> _Exercise text_
Wise words written
about the psychology of travelling!

Selected by Erik Pontoppidan, Copenhagen, Denmark

Photos: Erik Pontoppidan

For danish version of this page, please click HERE!


From the souk in Marrakech, Morocco

Just another town, another train
Waiting in the morning rain
Look in my restless soul, a little patience
Just another town, another train
Nothing lost and nothing gained
Guess I will spend my life in railway stations
Guess I will spend my life in railway stations

(ABBA, 1973)

Click HERE to read the whole songtext and listen to the song with ABBA on YouTube

  • "If you could just disappear and become part of the conversation between two casual humans on a casual train running across a casual continent, you would be closer to the secrets of life".

    By the danish writer Karsten Jensen.

  • “Life is like riding a bicycle, to keep your balance you´ve got to keep moving”

    Albert Einstein (German scientist, 1879 – 1955)

  • “Travelling is a brutality. It forces you to trust strangers and to lose sight of all that familiar comfort of home and friends. You are constantly off balance. Nothing is yours except the essential things – air, sleep, dreams, the sea, the sky – all things tending towards the eternal or what we imagine of it”

    Cesare Pavese (Italian writer, 1908 – 1950)

  • “A traveller without observation is a bird without wings”

    Saadi (Persian poet, 1184 – 1283)

  • “Adventure is a path. Real adventure – self-determined, self-motivated, often risky – forces you to have firsthand encounters with the world. The world the way it is, not the way you imagine it. Your body will collide with the world and you will bear witness. In this way you will be compelled to grapple with the limitless kindness and bottomless cruelty of humankind – and perhaps realize that you yourself are capable of both. This will change you. Nothing will ever again be black-and-white.”

[Transcribed page contents]
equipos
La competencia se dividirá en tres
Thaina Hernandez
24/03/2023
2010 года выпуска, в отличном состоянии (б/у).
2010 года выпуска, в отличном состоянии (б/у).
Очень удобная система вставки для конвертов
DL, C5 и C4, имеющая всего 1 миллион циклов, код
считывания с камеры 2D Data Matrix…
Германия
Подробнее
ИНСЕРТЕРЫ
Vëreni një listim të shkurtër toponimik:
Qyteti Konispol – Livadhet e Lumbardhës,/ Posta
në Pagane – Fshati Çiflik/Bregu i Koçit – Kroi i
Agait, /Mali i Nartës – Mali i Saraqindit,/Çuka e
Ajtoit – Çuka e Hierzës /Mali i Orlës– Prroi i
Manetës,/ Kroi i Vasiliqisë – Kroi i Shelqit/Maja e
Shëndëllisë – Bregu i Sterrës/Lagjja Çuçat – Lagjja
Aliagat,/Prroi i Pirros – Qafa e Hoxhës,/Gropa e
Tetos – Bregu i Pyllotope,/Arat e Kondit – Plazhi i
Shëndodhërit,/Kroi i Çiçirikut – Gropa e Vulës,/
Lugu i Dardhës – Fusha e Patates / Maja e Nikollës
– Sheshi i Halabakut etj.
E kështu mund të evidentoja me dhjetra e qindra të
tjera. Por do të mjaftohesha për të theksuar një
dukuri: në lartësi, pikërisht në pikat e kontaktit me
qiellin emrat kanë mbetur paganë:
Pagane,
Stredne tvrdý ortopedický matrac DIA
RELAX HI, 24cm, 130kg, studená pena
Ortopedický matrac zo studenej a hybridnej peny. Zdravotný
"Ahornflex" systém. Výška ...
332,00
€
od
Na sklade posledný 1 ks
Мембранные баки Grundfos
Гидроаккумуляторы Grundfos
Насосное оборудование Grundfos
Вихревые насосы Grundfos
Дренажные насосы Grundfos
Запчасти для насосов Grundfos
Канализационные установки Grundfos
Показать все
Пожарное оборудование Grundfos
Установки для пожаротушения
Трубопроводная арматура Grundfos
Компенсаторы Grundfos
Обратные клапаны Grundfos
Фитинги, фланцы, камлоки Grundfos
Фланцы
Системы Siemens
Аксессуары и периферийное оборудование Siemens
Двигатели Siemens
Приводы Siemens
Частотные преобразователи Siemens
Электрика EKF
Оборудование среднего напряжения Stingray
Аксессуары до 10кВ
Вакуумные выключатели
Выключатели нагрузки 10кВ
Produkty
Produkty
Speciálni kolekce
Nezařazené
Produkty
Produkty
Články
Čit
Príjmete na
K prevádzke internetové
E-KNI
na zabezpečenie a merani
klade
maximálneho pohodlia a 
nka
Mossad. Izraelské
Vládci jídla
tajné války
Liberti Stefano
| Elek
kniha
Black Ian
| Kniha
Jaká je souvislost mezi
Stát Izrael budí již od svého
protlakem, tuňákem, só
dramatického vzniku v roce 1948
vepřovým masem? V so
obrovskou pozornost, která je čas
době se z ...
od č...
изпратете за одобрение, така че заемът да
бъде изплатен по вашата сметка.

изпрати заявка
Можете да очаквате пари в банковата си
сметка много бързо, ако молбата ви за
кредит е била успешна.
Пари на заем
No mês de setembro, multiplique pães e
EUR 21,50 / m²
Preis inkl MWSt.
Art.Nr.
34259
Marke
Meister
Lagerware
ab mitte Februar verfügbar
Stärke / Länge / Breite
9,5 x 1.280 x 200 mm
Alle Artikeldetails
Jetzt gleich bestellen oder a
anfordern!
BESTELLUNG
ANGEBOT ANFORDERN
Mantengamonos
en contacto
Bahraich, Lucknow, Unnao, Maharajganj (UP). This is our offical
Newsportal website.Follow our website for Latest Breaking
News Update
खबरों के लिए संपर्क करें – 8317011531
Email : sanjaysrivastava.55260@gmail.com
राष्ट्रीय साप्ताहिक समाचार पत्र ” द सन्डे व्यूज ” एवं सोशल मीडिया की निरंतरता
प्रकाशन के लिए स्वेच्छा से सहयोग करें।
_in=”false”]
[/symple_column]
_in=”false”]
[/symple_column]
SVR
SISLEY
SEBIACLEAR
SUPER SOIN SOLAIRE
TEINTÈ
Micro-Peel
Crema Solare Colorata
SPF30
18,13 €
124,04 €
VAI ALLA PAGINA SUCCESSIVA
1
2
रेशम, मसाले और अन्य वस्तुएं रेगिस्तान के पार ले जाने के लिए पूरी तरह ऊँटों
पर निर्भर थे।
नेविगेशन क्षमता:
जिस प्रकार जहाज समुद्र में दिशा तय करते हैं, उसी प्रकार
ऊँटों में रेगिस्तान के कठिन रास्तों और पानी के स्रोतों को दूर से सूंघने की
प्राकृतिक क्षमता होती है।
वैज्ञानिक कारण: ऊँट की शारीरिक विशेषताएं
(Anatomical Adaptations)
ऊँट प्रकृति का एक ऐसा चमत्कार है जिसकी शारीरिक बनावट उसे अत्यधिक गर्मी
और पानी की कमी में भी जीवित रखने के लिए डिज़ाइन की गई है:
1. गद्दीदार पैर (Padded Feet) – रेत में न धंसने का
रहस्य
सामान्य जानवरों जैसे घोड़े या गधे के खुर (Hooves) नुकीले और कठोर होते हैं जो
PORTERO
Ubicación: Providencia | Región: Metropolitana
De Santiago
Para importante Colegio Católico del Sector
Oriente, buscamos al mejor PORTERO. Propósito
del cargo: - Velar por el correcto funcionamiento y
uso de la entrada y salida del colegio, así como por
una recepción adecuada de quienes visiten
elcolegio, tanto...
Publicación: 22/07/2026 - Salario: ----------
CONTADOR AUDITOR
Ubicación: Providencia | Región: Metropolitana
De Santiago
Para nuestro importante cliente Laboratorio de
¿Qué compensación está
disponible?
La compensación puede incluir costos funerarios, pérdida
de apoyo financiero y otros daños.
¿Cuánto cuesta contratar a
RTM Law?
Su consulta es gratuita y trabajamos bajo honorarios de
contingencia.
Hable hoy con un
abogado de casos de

> _Prompt A_
Retype the rows verbatim, from the first row through the row containing "Оборудование среднего напряжения Stingray", inclusive.
> _Prompt B_
Write what comes next in the travel quotation collection, starting after its final sentence.
The travel quotation collection and the rows are unrelated to each other.

> _Task answer A_
equipos
La competencia se dividirá en tres
Thaina Hernandez
24/03/2023
2010 года выпуска, в отличном состоянии (б/у).
2010 года выпуска, в отличном состоянии (б/у).
Очень удобная система вставки для конвертов
DL, C5 и C4, имеющая всего 1 миллион циклов, код
считывания с камеры 2D Data Matrix…
Германия
Подробнее
ИНСЕРТЕРЫ
Vëreni një listim të shkurtër toponimik:
Qyteti Konispol – Livadhet e Lumbardhës,/ Posta
në Pagane – Fshati Çiflik/Bregu i Koçit – Kroi i
Agait, /Mali i Nartës – Mali i Saraqindit,/Çuka e
Ajtoit – Çuka e Hierzës /Mali i Orlës– Prroi i
Manetës,/ Kroi i Vasiliqisë – Kroi i Shelqit/Maja e
Shëndëllisë – Bregu i Sterrës/Lagjja Çuçat – Lagjja
Aliagat,/Prroi i Pirros – Qafa e Hoxhës,/Gropa e
Tetos – Bregu i Pyllotope,/Arat e Kondit – Plazhi i
Shëndodhërit,/Kroi i Çiçirikut – Gropa e Vulës,/
Lugu i Dardhës – Fusha e Patates / Maja e Nikollës
– Sheshi i Halabakut etj.
E kështu mund të evidentoja me dhjetra e qindra të
tjera. Por do të mjaftohesha për të theksuar një
dukuri: në lartësi, pikërisht në pikat e kontaktit me
qiellin emrat kanë mbetur paganë:
Pagane,
Stredne tvrdý ortopedický matrac DIA
RELAX HI, 24cm, 130kg, studená pena
Ortopedický matrac zo studenej a hybridnej peny. Zdravotný
"Ahornflex" systém. Výška ...
332,00
€
od
Na sklade posledný 1 ks
Мембранные баки Grundfos
Гидроаккумуляторы Grundfos
Насосное оборудование Grundfos
Вихревые насосы Grundfos
Дренажные насосы Grundfos
Запчасти для насосов Grundfos
Канализационные установки Grundfos
Показать все
Пожарное оборудование Grundfos
Установки для пожаротушения
Трубопроводная арматура Grundfos
Компенсаторы Grundfos
Обратные клапаны Grundfos
Фитинги, фланцы, камлоки Grundfos
Фланцы
Системы Siemens
Аксессуары и периферийное оборудование Siemens
Двигатели Siemens
Приводы Siemens
Частотные преобразователи Siemens
Электрика EKF
Оборудование среднего напряжения Stingray

> _Task answer B_
    Mark Jenkins (American adventurer)

  • “A man´s mind grows narrow in a narrow place”

    Samuel Johnson (British poet 1709 – 1784)

  • “If you have too much expectation, you may come away disappointed”

    Dalai Lama, Tibetan religious leader, born 1935

  • “A traveller´s life is one that includes much pain amidst its enjoyments. His feelings are forever on the stretch; and when he begins to sink into repose, he finds himself obliged to quit that on which he rests in pleasure for something new, which again engages his attention, and which also he forsakes for other novelties.”

    Mark Shelley (British writer, 1797 – 1851)

  • “The use of travelling is to regulate imagination by reality, and instead of thinking how things may be, to see them as they are.”

    Samuel Johnson (British poet, 1709 – 1784)

  • “The first condition of understanding a country is to smell it”

    Rudyard Kipling (English writer, 1865 – 1936)

  • “Once you have travelled, the voyage never ends, but is played out over and over again in the quietest chambers. The mind can never break off from the journey.”

    Pat Conroy (American writer, born 1945)

  • “We travel not to escape life, but so life doesn´t escape us.”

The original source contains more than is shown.